[Document excerpt — start]

Nicholas is lying, says Rickards
by Deborah Diaz


Day of defiance: Rape accused Clint Rickards enters court, where he took the witness stand in his defence.
Photo: John Selkirk; Dominion Post


 

A defiant Assistant Commissioner Clinton Rickards says Louise Nicholas is lying about being sexually abused and that there was giggling and laughing during their two "sexual contacts".

Rickards, a father of five and Auckland's top policeman, took the witness stand yesterday to tell a High Court jury at Auckland that Mrs Nicholas was lying about being raped and abused with a police baton 20 years ago. The truth, he said, was that he and his friend Bradley Shipton once watched each other have sex with the then 18-year-old.

About a week later, she gave him oral sex and then he had sex with her flatmate.

Rickards said he would not have remembered Mrs Nicholas' name if rape allegations had not been made a decade later, and then again a decade after that.

Rickards, Shipton and another former police officer, Robert Schollum, are on trial for charges of raping and sexually abusing Mrs Nicholas in Rotorua back in 1985 and 1986.

[Document excerpt — finish]
[Available data — start]

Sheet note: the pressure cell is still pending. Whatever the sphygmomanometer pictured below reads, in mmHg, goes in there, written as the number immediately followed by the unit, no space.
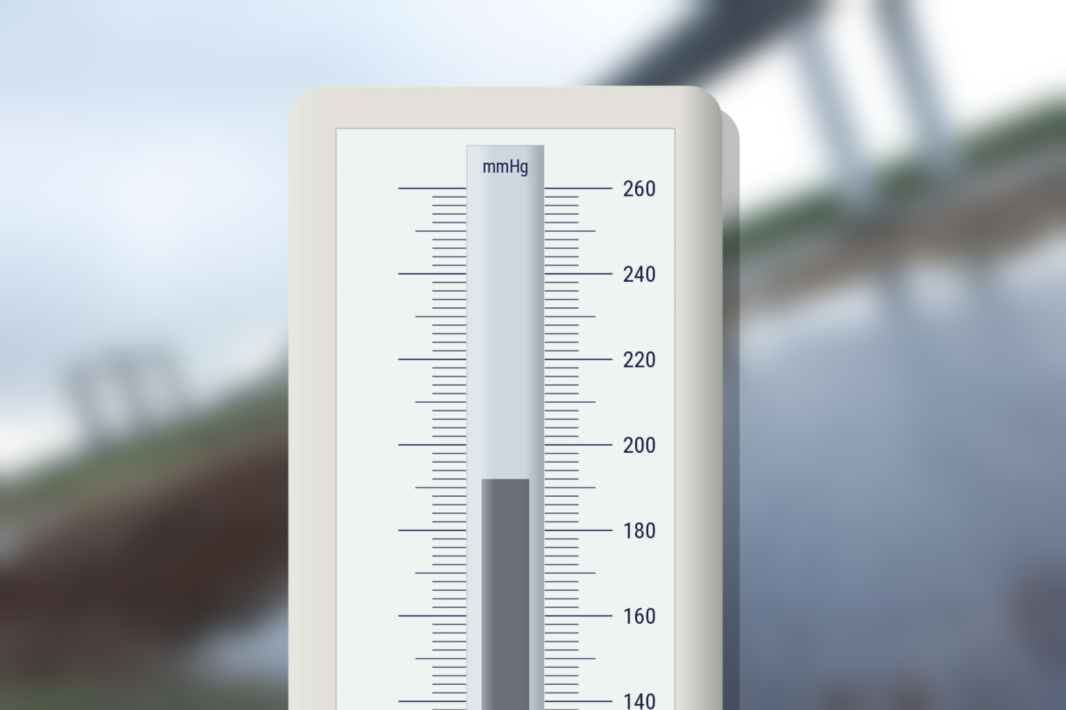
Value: 192mmHg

[Available data — finish]

**Prompt 1**: Decide whether each statement below agrees with the court report, answering yes or no and quoting the words of the report that settle it: (a) Rickards is Auckland's top policeman. (b) The charges concern events in Rotorua in 1995. (c) Rickards gave his evidence to a District Court jury.
**Prompt 2**: Extend the court report beyond its final sentence.

**Exercise response 1**:
(a) Yes: "Rickards, a father of five and Auckland's top policeman"
(b) No: "in Rotorua back in 1985 and 1986"
(c) No: "took the witness stand yesterday to tell a High Court jury at Auckland"

**Exercise response 2**:
She alleges that Rickards and Shipton used to drop by her Corlett St flat and force her to have sex, sometimes as a threesome, and that all three men were involved in an incident where she was taken to a house in Rutland St, forced to have group sex and indecently assaulted with a baton.

"Louise Nicholas is lying," was the phrase that Rickards, 45, used repeatedly while giving evidence on the eighth day of the trial. He told the court she had lied about rape, lied about Rutland St and lied about seeing him in uniform, as he was a plain-clothed trainee detective at the time.

Sex had occurred, but in mid-1986, later than Mrs Nicholas had claimed.

In the mid-1980s, he had been 24 years old, had a young family and a mortgage, and did not go out much.

Under questioning by his lawyer, John Haigh, QC, Rickards said Shipton had taken him to see Mrs Nicholas one evening at a house in Kusabs Rd. After some "jovial banter", she sat on his knee, kissed him, kissed his ears and rubbed his back.

They all went into a bedroom, where Shipton watched him have sex with her. He then watched while Shipton had sex with her. Everybody was happy and "giggling and laughing", Rickards said yesterday.

Seven to 10 days later, Mrs Nicholas had invited them to her Corlett St flat. She gave him oral sex, and then he had sex with her flatmate.

"The allegations made by Mrs Nicholas are lies. That's the only way I can describe it," Rickards said.

In cross-examination, prosecutor Brent Stanaway asked Rickards: "What was in it for Louise Nicholas?" during those encounters.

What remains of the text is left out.